There is a stage that occurs when the baby is six to nine months of old that scares the crap out of a parent.  This is when the child learns to gasp, making a new sound.  The first time it occurs the child will be safely buckled in the rear facing car seat and you, the mom, will be driving along singing the ABCs, singing to the radio, or just relishing the silence.  Then the child gasps.  WTF?  What could you poor little baby be choking on?  The stuff animal that is always in the car?  The card books left in the car to entertain the baby?

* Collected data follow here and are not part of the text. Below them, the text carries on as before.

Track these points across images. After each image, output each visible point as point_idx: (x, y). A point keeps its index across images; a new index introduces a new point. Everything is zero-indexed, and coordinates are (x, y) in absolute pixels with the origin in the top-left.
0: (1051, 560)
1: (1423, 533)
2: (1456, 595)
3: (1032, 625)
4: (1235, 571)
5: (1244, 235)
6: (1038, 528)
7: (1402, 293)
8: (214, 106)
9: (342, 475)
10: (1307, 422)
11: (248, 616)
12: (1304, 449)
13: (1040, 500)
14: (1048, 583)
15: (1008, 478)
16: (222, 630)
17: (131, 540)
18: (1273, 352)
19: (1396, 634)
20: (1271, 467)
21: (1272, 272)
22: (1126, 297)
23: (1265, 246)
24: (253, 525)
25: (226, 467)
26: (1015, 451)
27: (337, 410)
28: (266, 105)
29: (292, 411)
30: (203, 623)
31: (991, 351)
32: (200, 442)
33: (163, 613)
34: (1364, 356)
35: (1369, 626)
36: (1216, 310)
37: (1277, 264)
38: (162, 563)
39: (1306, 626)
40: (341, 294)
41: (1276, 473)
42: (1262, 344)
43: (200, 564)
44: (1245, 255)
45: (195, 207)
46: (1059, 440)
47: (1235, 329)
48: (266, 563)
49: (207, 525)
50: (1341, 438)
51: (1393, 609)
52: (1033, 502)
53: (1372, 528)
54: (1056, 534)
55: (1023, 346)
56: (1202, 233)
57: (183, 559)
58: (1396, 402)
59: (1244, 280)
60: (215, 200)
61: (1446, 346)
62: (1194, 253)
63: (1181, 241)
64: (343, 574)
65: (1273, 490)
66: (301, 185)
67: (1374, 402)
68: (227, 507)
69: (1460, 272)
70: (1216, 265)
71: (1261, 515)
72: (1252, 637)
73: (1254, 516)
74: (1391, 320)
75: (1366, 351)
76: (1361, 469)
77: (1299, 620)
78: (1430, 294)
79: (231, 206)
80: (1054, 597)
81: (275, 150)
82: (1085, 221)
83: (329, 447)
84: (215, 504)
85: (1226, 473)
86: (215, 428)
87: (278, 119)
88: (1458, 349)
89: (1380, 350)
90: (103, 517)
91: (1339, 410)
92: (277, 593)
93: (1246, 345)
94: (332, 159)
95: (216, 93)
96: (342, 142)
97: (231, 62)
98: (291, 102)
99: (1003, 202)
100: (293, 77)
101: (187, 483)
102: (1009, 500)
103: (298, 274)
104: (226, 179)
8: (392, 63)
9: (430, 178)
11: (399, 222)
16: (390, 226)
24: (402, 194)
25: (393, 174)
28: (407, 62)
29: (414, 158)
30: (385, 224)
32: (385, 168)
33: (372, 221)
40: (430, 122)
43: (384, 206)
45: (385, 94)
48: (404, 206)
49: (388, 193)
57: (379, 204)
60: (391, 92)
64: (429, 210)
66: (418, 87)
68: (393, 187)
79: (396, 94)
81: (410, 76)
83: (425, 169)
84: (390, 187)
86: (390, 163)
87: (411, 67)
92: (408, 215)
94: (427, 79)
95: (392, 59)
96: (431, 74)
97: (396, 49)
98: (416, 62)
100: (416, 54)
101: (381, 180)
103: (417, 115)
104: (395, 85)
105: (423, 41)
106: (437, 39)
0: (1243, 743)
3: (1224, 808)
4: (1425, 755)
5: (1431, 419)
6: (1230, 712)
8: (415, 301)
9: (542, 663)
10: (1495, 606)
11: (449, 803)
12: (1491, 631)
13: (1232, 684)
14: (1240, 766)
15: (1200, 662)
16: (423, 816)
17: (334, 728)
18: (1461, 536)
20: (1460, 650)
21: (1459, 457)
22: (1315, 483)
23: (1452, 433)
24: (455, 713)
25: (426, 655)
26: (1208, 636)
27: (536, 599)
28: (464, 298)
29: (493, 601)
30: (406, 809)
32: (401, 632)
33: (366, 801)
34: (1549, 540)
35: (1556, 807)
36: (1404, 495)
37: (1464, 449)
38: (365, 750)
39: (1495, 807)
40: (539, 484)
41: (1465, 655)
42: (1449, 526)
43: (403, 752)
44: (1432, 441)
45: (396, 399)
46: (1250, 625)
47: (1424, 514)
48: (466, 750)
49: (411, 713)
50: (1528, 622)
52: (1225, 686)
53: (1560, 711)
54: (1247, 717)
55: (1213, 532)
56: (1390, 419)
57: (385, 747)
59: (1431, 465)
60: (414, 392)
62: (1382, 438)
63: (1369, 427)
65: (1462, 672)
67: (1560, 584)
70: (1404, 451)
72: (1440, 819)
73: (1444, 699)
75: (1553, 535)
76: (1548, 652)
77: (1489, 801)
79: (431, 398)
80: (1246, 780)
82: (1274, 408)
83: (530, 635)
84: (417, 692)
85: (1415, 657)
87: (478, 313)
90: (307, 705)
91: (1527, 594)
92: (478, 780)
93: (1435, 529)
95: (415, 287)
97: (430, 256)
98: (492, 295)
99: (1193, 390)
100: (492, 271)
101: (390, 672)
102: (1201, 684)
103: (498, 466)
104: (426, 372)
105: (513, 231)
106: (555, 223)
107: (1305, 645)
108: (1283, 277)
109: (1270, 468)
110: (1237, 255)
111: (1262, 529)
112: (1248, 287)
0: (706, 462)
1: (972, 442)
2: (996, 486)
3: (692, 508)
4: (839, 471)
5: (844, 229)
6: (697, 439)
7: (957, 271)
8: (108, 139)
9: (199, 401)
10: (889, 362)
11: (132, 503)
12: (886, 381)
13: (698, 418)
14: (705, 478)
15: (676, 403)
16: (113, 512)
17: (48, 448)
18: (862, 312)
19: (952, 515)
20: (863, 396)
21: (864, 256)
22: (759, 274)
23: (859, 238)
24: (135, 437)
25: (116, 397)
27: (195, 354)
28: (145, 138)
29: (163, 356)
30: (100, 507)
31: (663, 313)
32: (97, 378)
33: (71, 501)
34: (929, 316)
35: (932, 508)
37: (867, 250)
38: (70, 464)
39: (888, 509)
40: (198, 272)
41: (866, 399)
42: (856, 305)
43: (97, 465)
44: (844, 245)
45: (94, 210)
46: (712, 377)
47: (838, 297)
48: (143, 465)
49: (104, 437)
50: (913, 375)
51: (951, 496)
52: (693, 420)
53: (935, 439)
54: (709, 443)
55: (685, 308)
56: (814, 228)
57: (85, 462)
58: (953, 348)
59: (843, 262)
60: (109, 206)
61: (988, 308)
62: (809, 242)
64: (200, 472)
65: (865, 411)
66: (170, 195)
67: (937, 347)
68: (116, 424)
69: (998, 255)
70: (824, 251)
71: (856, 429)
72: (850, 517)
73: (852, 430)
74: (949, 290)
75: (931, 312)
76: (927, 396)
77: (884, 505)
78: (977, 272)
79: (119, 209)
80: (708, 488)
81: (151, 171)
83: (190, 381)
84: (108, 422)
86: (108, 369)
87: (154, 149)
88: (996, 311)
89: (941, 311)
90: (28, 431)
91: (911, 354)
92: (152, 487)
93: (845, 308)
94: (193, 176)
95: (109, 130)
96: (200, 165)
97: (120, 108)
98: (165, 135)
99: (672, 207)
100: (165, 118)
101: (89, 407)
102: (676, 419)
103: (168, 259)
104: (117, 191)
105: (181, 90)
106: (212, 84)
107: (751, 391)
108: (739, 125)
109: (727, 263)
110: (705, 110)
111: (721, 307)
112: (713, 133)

An unsuspecting marble that somehow got in the car when you weren’t looking?  Or did some stranger open the car door and give your child a piece of popcorn or peanut when you weren’t paying attention?  You pull over at the first chance, a gas station, a neighborhood street, a church parking lot.  You frantically take off that infernal seat belt, shove open your door, and rip open the back door. . . to find your baby smiling and gasping at you.  Now that you have done a comic routine only dreamed up by the best writers of MASH, The Simpsons, or I Love Lucy, your child will repeat this process to see you perform again and again.  Within moments, the gasping becomes ordinary to you and returns to the background noises that clutter your existence.


Until it happens to your husband.  Then he freaks out, demanding instructions to CPR or the choking method because he was too busy doodling and dreaming of sushi during the child safety class to pay attention.  His frantic concern, distorting his face in the most comically genius-way making the baby laugh.  Your husband looks to you for an answer to this new noise, and you shrug and say it’s a testing of sound and reaction.  This time the cruel joke is on him, and he too quickly tunes out the noise so that he can go back to watching football or the latest crazy pundit on the Fox News Channel.  This process goes down the line through relatives, friends and babysitters, until no one acts in outrage and fear.  The baby loses interest with the noise and moves on to the next stunt to get more attention.  Hopefully it’s the first word and not trying to walk.


That is, unless, your baby is Tornado S.  Tornado S was not rewarded with as grandiose comic gestures as his brother because I remembered distinctly pulling over in a church parking lot to check on a smiling, living Tornado E, but none the less, Tornado S loved gasping.  It must be because it is one of the few sounds made with inhaling.  He still gasps with joy, and he is quickly nearing his 18 month birthday.  Nothing makes the heart jump into your stomach like the sounds of gasping coming from the crib.  Though when you enter you act as cool and confident as a cucumber (yes, they are rather confident) so that you don’t give your child more comic fodder, you were still mentally checking everything in the crib and in the room as you ran up the stairs, praying that Tornado E didn’t somehow get to the marbles on the top shelf of the closet.  Damnit, I knew I should have thrown them out, but they were a gift.  The noise wakes my husband up in the morning to hurry to check on Tornado S who just stands holding the railing, smiling from ear to ear, waiting to get out of bed.  It also happens when he is presented with his favorite food, his favorite toy, something he likes, something funny on TV, basically when ever he’s happy.  He does laugh too, but he always relies on the gasping.


Maybe he’ll out grow it in a year or two or he’ll be giving his pre-school teacher a heart attack.